The recent management efficiency moves by companies are effectively desperate measures to prepare for the risk of being designated as an issue under management and delisted. An industry source explained, "If losses continue for a long time, there is also the problem that future funding (capital raising) becomes difficult, so there is a financial reason to improve."

Ministry of Science and ICT Park In-gyu, director of the Science and Technology Innovation Office, briefs on the allocation and adjustment of major research and development for 2026 at the Government Complex Seoul on Aug. 22, 2025. /Courtesy of Yonhap News

Some in the market worry about a slowdown in domestic medical AI corporations and question whether there are limits to their business models. That is because no company has yet been assessed as commercially successful.

In fact, among domestic medical AI corporations, there have been complaints that the National Health Insurance reimbursement applied to medical AI in Korea is low.
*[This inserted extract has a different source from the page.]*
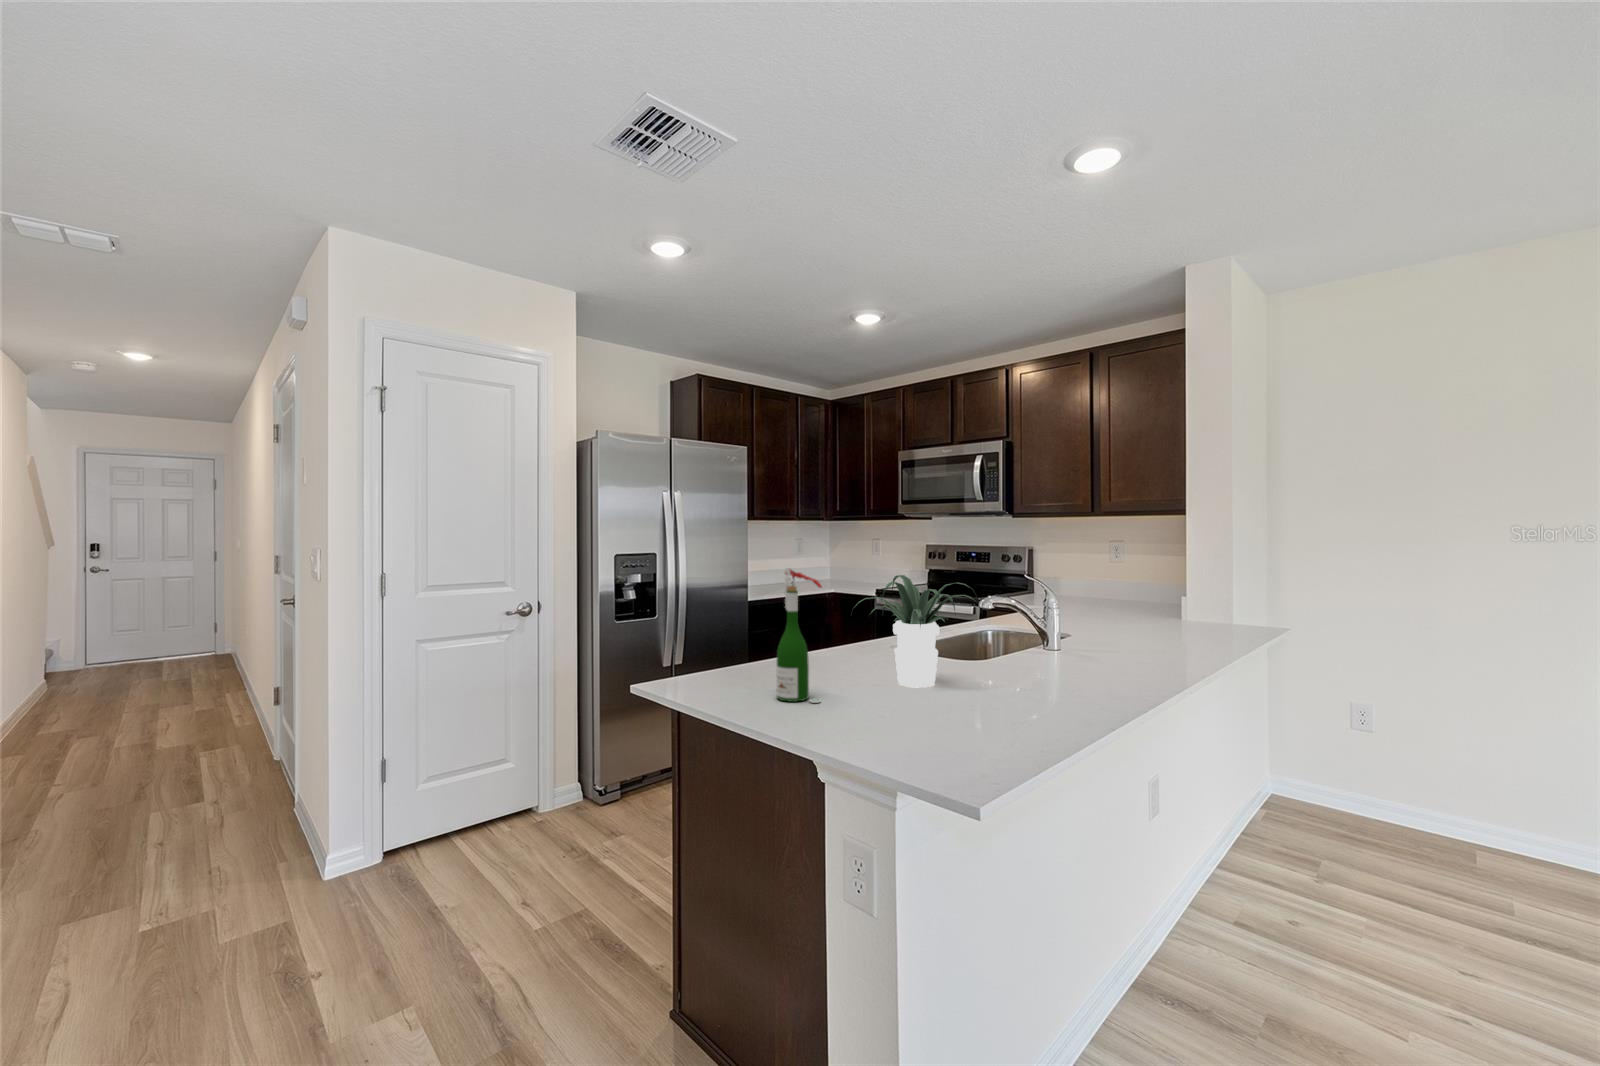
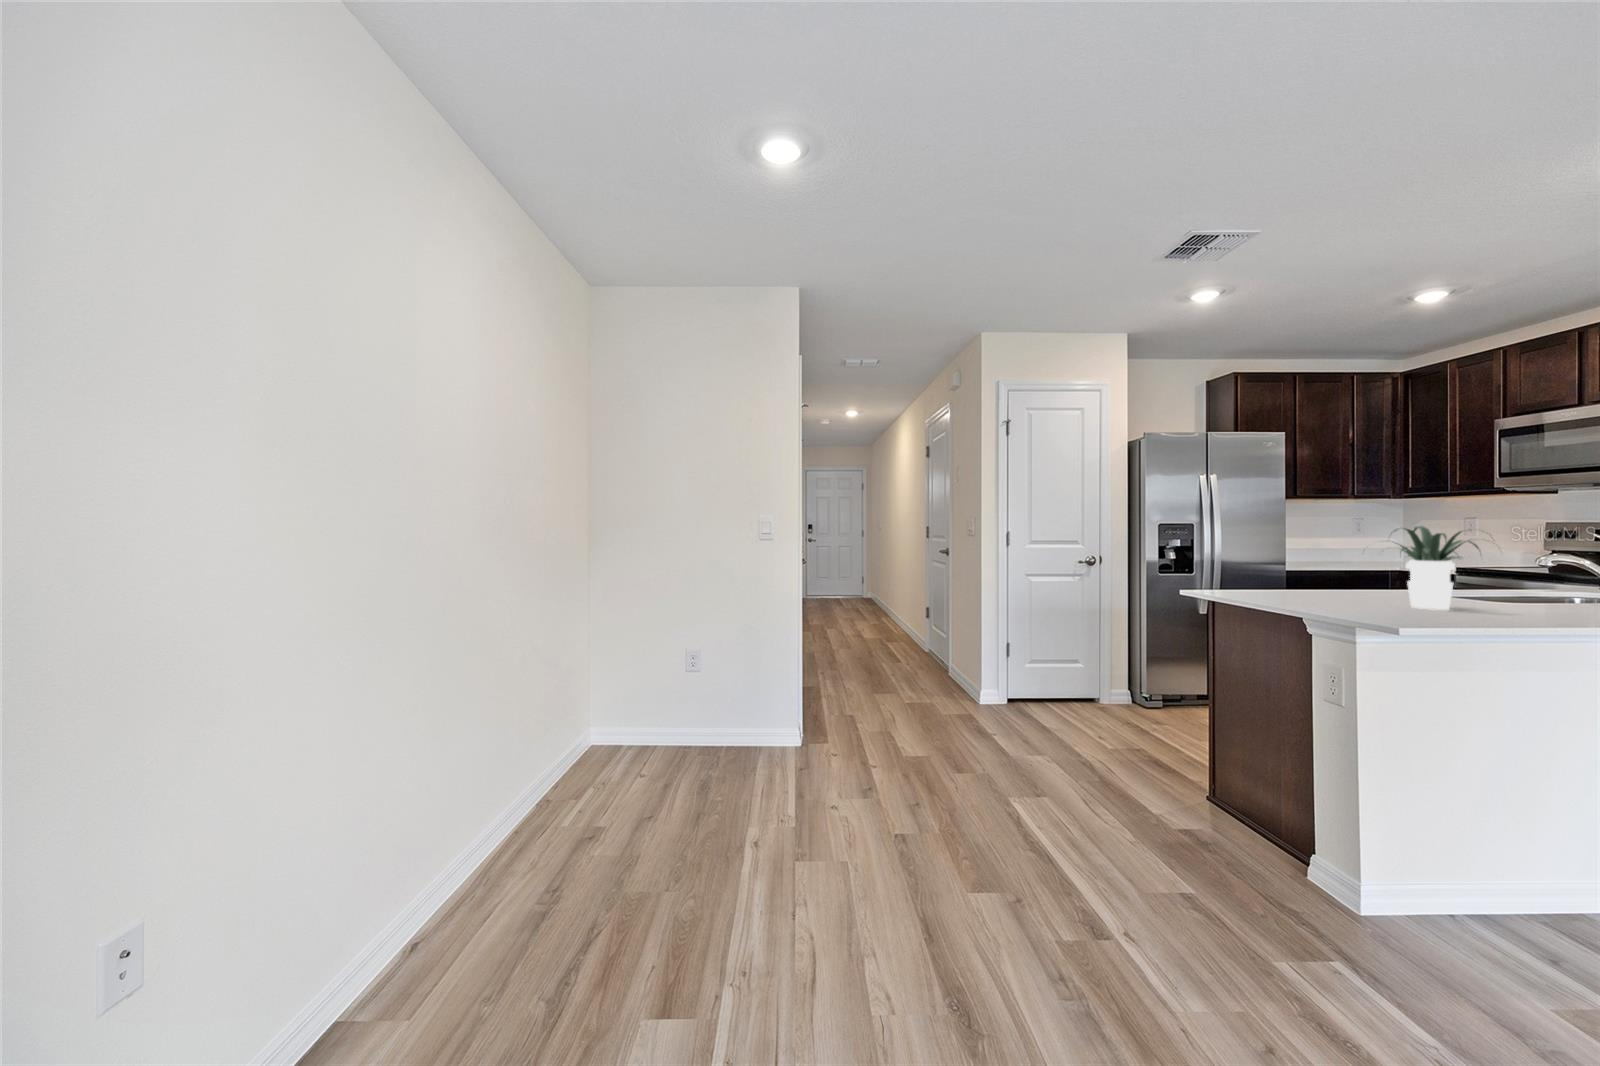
wine bottle: present [777,568,822,703] -> none [1292,517,1330,607]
Entering global markets, including the United States, and being listed in each country's insurance system to generate medical revenue is the breakthrough, but the barriers to entry are high and visible results have not emerged. As more AI corporations are challenging the medical field worldwide, competition has grown even fiercer.

As conditions in domestic and overseas markets have worsened, medical AI corporations are clinging more to winning government policy projects. With the Lee Jae-myung administration making big-ticket investments in AI, competition has heated up for large policy project awards. A source in the AI industry said, "It takes time to deliver results in the global market, but winning government projects shows up in short-term results and is interpreted as a positive in the market, so each company is competing to seize this opportunity."